This document outlines how Sir John Whittingdale processes and manages personal data and identifies the data controller. It explains the lawful basis for processing personal data, the information held and processed, how special category data is handled, and the process for Subject Access Requests.
The Data Controller is Sir John Whittingdale.
If you have any questions about this policy, require further information about how your data is used, or wish to exercise your rights, please contact Sir John Whittingdale using the contact details on this website.
Processing is carried out by consent, under the legitimate interests of Sir John Whittingdale, or where necessary in the public interest. These lawful bases support constituency casework, communication and democratic engagement, including campaigning and fundraising activity.
Data held includes information provided by you when contacting the office and correspondence with third parties where cases are taken up on your behalf. Electoral register data may also be used for electoral purposes where permitted by law.
Personal data is stored electronically and securely. Service providers are required to meet appropriate standards of security and compliance.
Special category personal data may be processed where necessary under the provisions of the Data Protection Act 2018 covering political representatives and democratic engagement.
Some service providers may be located outside the European Economic Area. Where data is transferred, safeguards are applied to ensure it is protected to equivalent standards.
Certain types of data, including electoral register data, are not transferred outside the EEA.
Personal data is held only for as long as necessary. Retention periods vary depending on the nature of the data, but typically do not exceed two election cycles. Data is reviewed regularly to determine whether it should be retained or securely disposed of.
Requests are handled in line with guidance from the Information Commissioner’s Office. Identity verification may be required and responses are issued within statutory timeframes.
Where you contact the office about an issue, information may be shared with relevant organisations such as local authorities, government departments, public bodies, health services or regulators in order to progress your enquiry. Third parties are required to use the information only for the purpose provided.
Data may also be shared where required by law, or with relevant political organisations where necessary to support democratic engagement and constituent assistance.

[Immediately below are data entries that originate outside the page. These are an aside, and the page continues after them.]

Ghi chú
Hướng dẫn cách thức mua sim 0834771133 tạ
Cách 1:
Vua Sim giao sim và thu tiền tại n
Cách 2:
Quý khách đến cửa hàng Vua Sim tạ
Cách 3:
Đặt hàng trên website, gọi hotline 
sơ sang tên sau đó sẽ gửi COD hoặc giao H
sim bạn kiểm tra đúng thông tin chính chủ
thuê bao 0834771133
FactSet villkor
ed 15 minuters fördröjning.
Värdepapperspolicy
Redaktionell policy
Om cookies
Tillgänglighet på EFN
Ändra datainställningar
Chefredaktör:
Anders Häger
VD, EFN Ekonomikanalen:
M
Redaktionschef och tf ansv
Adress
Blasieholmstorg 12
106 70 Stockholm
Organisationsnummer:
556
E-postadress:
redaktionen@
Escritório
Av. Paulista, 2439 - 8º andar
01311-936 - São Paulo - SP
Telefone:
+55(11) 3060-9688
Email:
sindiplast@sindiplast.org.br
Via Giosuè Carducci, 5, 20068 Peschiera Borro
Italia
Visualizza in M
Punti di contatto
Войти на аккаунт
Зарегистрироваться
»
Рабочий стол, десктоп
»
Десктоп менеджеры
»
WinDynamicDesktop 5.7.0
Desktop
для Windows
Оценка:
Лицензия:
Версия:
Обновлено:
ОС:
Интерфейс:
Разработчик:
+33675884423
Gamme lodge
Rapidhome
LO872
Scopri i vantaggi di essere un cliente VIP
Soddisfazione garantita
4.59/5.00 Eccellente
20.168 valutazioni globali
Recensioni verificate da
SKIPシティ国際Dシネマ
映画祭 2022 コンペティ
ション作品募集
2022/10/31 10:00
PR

If you are unhappy with how your data has been processed, you have the right to complain to the Information Commissioner’s Office (ICO), the UK’s supervisory authority for data protection.
Information Commissioner’s Office
Wycliffe House, Water Lane, Wilmslow, SK9 5AF
Telephone: 0303 123 1113
Website: https://ico.org.uk/concerns/
If you have questions about data held by this office, please make contact using the details provided on this website.
Proof of identity may be required when exercising your rights. This policy may be updated from time to time to reflect changes in legislation or working practices.